Inspire: Breathing and Breath for Singing and the Voice

Module no. 3 - Finding Your Breath

Module no. 3 - Finding Your Breath (the breakdown)

Why is a nasal inhalation better?

Many reasons!

It humidifies and warms the air.

It filters the air of toxins, bacteria etc.

It is associated with relaxation and activation of the parasympathetic nervous system (relaxation, safe mode.)
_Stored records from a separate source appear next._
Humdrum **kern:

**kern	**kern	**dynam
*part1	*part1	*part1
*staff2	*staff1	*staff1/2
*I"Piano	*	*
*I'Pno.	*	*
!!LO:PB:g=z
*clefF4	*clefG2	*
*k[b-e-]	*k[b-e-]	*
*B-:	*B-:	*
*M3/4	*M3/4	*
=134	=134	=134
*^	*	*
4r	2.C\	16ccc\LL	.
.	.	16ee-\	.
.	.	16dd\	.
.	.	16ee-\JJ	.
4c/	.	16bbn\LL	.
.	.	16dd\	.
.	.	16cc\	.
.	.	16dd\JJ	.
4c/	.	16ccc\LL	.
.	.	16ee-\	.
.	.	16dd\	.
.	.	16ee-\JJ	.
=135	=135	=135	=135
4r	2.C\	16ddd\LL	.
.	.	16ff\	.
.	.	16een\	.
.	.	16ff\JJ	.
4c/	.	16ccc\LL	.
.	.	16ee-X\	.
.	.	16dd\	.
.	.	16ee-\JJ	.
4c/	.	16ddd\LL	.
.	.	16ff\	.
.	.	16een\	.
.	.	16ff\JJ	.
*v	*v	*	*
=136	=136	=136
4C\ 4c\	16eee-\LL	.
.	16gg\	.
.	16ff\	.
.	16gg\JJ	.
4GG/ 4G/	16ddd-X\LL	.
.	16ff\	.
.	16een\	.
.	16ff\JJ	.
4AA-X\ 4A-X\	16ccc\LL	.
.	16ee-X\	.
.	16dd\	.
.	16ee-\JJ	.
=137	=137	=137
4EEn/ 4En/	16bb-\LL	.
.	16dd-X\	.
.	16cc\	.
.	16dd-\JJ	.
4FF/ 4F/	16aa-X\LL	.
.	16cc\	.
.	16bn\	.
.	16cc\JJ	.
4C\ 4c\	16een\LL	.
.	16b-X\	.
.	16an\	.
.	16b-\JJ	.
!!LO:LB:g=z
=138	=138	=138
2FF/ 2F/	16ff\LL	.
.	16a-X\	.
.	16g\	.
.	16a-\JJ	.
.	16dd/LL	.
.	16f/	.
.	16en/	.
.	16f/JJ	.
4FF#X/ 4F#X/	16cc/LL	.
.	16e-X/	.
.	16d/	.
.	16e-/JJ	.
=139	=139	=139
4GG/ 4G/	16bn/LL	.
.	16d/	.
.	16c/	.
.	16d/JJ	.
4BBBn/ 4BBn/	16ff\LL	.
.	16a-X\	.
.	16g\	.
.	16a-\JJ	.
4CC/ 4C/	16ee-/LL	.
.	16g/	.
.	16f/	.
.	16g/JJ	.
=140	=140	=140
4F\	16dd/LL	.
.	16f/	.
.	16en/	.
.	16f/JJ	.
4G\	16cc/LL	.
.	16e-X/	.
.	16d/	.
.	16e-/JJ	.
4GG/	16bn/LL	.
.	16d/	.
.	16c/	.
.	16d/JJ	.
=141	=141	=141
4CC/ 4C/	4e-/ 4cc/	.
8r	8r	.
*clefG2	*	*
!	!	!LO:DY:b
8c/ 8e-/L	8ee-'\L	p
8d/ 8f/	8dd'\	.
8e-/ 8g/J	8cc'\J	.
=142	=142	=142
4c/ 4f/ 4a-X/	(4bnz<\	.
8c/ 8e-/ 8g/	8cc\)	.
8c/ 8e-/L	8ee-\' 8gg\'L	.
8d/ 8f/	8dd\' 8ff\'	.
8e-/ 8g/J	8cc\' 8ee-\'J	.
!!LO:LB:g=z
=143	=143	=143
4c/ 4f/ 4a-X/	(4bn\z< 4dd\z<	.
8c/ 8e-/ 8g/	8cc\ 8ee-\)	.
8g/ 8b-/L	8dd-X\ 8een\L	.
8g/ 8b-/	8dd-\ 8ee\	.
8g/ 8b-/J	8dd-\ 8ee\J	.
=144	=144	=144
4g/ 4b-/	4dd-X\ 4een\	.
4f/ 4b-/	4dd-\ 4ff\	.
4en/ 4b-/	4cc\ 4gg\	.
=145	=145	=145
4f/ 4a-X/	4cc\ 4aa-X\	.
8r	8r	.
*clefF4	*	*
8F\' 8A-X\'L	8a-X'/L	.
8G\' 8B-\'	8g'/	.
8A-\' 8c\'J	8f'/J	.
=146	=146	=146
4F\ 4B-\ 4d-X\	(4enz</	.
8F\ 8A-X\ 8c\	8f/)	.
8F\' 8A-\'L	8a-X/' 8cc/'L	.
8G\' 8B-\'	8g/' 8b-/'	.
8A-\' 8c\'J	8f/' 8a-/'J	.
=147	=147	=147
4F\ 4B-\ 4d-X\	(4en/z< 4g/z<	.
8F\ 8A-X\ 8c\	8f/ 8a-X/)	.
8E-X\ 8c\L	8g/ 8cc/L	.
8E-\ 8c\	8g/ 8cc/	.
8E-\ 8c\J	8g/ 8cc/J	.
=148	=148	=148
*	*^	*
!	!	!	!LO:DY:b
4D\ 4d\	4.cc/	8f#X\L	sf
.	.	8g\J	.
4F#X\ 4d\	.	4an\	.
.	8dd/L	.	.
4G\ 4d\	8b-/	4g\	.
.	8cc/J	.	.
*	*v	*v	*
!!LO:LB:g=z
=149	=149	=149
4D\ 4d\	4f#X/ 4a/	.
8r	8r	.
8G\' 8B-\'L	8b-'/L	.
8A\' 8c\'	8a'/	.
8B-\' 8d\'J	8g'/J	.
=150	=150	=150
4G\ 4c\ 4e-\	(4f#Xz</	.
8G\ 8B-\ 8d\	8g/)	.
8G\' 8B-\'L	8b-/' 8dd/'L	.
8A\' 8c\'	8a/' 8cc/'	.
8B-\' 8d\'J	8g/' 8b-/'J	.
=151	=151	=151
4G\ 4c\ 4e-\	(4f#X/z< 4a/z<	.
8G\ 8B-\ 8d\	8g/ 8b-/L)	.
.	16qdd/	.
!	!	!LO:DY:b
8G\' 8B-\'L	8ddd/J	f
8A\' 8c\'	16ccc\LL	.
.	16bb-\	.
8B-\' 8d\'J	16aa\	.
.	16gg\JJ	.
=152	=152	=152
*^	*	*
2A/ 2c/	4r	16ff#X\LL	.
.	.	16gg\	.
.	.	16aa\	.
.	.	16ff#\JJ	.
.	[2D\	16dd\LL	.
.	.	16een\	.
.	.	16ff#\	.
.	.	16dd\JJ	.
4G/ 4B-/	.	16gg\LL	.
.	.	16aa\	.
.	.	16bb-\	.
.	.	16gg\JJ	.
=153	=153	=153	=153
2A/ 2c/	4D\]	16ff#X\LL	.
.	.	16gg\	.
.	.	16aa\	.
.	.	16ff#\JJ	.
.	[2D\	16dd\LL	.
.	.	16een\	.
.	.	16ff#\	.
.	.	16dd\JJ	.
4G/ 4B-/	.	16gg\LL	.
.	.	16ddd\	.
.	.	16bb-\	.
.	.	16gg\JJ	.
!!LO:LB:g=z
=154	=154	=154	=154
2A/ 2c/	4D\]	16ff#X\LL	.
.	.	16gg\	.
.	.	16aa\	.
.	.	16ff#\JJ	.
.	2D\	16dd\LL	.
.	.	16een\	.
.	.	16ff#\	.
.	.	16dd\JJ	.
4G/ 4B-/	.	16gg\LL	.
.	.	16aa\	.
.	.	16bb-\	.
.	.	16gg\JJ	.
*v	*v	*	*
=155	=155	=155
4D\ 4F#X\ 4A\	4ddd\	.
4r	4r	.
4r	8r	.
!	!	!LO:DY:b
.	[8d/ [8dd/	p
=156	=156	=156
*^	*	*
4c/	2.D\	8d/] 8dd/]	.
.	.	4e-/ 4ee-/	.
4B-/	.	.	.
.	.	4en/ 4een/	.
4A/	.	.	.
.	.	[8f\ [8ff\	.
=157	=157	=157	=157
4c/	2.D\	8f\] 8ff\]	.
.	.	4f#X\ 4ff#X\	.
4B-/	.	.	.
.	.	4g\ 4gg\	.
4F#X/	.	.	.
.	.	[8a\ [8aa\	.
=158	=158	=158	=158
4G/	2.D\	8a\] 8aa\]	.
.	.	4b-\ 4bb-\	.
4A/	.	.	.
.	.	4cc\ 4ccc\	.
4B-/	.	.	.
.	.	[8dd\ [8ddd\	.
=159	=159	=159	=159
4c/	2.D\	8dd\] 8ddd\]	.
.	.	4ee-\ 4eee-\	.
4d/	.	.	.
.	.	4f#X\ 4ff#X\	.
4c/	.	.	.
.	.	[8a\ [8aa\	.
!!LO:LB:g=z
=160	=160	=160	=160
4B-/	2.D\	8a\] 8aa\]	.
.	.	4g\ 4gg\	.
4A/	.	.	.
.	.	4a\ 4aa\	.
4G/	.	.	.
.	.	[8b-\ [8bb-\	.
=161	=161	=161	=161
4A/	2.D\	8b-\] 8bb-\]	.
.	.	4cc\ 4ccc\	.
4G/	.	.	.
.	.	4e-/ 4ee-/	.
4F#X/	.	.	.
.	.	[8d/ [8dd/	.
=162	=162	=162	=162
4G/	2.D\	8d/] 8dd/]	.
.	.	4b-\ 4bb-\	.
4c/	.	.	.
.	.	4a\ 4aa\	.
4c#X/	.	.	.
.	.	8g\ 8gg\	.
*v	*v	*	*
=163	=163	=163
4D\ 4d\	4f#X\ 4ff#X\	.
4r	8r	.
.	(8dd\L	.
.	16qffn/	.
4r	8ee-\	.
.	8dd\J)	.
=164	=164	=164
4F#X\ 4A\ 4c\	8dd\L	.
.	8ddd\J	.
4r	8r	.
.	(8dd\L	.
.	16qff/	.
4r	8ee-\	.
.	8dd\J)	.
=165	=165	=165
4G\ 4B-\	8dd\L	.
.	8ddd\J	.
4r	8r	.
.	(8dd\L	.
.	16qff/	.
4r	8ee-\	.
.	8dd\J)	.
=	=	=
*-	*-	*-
It naturally lowers the larynx (your voice box) and the diaphragm.

An oral breath is cold and dry.

The air directly hits the vocal folds and can be jarring.

It is associated with fear, surprise, stress.

It is often results in a raising up of the larynx and a tightening of the chest and lower abdomen.

It is associated with the activation of the sympathetic nervous system (fight, flight, freeze or fawn.)

Breathing through the nose when you sing is not always possible or necessary, but in exercises it is my hope that you develop the habit of almost always doing it. It creates better patterns in the body and helps you tap into safe, relaxed energy.

This is something you can practice even when you’re not singing… on a walk, in the car, at work, etc.

Breath in through the nose, chest tall, let the lower abdomen expand and briefly hold the breath at the top of the inhale. Feel the expansion and then exhale through the mouth. Don’t collapse, and let the lower abdomen naturally contract while you keep the chest tall.

Exercise no. 1 - Adding a “hiss” to your breath

  • Following the protocol above, “hiss” on the exhale and engage the resistance until you run out of air.

Warning: As you run out of air, your body will want to collapse… don’t let it! Stay upright. This will take some strength.

Exercise no. 1 cntd - Adding pressure

  • Follow the instructions of the previous exercise, but add pressure and volume. “Hiss” louder.

Where do you feel the pressure?

Likely in your abs, which is interesting.

Exercise no. 2. - Five hisses total, four short and one long

  • Breath in through the nose, chest tall, let the lower abdomen expand and briefly hold the breath at the top of the inhale. 

  • On the exhale make four short, intense hissing sounds and then one long hiss until you’ve run out of air.

  • Whatever you do, don’t let your chest collapse. Stay expanded.

  • Do this until your abs feel both awake and a bit fatigued.